Menopause: Questions for the doctor

Menopause is when women stop getting their period. Some people call it “the change.” Menopause is different for each woman, but most women naturally reach menopause around age 50.

As you get closer to menopause, your ovaries make less and less of female hormones called estrogen (“ES-tra-jin”) and progesterone (“pro-JES-ter-own”). Eventually, your ovaries stop making these hormones completely.

It can take 2 to 8 years to go through menopause. Menopause is finished when you haven’t had a period in 12 months. Once you’ve finished menopause, you won’t be able to get pregnant.

Symptoms of menopause can include:

  • Irregular bleeding (more or less often than usual)
  • Hot flashes
  • Night sweats
  • Mood swings
  • Trouble sleeping
  • More or less interest in sex
  • Vaginal dryness

The good news is, there’s a lot you can do to help with these symptoms. Start by talking with your doctor.

What do I ask the doctor?

Visiting the doctor can be stressful. It helps to have questions written down ahead of time. Print this list of questions and take it with you to your next appointment.

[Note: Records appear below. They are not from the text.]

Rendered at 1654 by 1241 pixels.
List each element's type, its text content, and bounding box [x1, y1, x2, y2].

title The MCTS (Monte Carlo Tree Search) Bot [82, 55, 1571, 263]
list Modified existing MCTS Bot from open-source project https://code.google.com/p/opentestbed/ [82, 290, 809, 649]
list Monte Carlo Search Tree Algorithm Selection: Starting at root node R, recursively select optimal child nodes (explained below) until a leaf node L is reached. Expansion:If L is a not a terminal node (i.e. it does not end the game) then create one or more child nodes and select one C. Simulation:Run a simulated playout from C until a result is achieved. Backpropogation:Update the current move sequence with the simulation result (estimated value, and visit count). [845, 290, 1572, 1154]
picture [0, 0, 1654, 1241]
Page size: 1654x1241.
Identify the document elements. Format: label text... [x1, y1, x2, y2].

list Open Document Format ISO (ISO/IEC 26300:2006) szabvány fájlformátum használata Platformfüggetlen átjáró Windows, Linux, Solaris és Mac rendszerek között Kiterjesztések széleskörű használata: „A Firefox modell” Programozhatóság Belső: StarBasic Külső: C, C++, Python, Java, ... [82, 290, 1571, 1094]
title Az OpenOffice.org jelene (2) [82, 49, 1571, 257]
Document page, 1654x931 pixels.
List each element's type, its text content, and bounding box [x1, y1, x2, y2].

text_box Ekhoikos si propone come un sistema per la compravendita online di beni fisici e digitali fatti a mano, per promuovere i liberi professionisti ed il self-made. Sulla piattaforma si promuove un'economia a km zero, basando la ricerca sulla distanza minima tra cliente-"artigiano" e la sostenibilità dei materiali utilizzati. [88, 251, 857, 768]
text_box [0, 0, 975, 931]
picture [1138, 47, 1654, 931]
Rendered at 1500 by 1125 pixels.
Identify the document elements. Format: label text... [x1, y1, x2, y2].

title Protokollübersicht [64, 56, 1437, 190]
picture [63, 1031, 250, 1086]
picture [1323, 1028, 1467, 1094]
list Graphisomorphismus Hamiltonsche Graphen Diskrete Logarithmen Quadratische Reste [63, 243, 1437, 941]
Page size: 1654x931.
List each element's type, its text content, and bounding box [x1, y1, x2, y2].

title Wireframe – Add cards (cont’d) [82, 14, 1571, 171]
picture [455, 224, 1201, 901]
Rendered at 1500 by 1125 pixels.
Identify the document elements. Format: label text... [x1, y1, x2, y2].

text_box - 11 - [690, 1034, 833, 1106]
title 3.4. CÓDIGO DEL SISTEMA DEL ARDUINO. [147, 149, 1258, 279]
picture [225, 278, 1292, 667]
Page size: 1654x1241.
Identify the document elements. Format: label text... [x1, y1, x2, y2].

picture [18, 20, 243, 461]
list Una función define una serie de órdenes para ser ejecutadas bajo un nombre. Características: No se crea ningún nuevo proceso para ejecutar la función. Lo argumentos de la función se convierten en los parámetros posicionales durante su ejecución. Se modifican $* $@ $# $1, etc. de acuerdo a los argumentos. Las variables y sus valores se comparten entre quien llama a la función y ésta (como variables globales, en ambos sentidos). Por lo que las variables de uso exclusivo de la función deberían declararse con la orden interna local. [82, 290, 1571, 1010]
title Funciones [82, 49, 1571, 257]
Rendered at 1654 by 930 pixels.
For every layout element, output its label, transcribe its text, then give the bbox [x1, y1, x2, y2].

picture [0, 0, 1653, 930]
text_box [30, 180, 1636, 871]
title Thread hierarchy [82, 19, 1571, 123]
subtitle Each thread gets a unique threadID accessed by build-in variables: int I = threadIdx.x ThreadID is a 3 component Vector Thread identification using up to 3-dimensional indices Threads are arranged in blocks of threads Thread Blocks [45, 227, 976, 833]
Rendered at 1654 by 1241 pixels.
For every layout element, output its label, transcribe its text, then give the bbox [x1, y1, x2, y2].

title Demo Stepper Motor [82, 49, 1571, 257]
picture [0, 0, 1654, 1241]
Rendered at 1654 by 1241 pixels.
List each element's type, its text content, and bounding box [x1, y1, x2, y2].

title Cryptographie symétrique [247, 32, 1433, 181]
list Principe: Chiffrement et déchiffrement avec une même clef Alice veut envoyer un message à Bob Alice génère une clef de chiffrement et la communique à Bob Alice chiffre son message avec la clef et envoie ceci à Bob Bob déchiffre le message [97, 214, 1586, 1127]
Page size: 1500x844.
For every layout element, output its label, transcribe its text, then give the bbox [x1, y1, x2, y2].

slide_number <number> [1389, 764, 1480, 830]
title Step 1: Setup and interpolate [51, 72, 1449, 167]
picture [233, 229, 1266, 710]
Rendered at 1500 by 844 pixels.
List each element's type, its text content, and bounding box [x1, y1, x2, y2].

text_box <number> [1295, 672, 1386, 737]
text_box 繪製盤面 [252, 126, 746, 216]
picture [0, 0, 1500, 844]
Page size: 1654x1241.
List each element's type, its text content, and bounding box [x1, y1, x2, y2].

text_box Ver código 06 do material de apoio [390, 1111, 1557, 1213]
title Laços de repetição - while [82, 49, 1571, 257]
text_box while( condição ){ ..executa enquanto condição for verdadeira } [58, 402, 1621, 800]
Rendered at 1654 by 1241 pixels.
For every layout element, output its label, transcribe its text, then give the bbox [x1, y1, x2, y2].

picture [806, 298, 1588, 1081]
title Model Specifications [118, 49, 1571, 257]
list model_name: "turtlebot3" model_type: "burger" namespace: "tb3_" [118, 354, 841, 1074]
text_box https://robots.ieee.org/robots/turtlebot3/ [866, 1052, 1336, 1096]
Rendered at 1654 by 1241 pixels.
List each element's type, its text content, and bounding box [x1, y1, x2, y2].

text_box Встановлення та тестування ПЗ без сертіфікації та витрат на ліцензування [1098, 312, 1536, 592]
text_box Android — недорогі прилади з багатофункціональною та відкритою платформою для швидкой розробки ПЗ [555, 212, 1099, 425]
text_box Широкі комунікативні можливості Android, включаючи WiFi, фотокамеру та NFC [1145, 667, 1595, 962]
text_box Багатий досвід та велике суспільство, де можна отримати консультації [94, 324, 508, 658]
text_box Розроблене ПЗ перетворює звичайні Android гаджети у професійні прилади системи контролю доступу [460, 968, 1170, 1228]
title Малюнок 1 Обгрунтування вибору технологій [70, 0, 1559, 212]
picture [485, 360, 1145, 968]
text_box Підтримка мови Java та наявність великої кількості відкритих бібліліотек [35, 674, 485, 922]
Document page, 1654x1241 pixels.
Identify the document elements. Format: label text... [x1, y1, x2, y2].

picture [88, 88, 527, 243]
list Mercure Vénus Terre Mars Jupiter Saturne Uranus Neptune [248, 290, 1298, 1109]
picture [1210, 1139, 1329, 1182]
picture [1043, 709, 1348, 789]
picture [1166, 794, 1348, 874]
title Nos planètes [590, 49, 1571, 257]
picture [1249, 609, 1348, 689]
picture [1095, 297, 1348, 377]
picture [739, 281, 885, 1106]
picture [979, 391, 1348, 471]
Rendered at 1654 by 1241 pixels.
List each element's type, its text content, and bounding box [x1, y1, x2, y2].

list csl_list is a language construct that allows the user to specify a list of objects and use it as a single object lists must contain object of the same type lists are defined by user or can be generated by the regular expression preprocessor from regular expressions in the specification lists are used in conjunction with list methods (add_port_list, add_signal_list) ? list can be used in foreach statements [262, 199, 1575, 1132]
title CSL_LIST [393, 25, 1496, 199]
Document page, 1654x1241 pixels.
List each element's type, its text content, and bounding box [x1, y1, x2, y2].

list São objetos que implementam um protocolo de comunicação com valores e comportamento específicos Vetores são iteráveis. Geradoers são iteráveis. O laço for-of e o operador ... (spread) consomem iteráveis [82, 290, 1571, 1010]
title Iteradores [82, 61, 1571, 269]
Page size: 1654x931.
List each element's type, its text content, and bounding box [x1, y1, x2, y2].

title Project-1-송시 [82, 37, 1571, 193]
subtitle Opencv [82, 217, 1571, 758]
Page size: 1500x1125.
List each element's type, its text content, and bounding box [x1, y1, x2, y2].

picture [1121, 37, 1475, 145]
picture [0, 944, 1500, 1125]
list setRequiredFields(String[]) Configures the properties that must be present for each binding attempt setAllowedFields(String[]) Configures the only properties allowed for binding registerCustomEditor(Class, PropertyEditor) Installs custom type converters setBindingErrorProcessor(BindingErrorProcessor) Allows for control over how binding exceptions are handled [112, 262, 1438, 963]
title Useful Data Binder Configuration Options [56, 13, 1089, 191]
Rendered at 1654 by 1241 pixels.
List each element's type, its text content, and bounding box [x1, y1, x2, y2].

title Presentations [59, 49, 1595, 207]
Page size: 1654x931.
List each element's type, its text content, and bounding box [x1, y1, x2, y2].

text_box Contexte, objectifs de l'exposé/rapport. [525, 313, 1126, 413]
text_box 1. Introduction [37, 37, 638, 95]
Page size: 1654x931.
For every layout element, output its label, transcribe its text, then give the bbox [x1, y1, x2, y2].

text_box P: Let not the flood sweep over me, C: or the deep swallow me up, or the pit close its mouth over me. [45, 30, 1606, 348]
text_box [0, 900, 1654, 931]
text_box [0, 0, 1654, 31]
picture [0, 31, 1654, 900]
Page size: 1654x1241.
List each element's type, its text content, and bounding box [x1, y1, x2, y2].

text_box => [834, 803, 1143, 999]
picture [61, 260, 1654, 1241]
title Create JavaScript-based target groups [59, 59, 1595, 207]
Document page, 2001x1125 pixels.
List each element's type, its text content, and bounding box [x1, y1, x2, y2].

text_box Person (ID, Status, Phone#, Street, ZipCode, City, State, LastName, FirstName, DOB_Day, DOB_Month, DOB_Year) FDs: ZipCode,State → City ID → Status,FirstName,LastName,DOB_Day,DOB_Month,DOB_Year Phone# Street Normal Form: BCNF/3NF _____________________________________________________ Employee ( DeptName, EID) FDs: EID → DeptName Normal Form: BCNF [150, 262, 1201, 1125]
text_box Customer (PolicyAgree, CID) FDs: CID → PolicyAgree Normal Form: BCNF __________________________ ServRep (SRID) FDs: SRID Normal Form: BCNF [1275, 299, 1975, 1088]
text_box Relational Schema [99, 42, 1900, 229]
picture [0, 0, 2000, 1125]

  • How do I know if I’m going through menopause?
  • How do I know if the changes in my period are from menopause or a sign of a problem?
  • What other changes can I expect?
  • Is there something I can do to control hot flashes?
  • Are there changes I can make to my diet and physical activity to stay healthy during menopause?
  • What is hormone therapy, and is it a good idea for me?
  • Are there alternative therapies, like herbal supplements, that might help my symptoms?
  • What other steps can I take to help my symptoms?
  • When can I stop using birth control?
  • What can I do to stay healthy as I get older?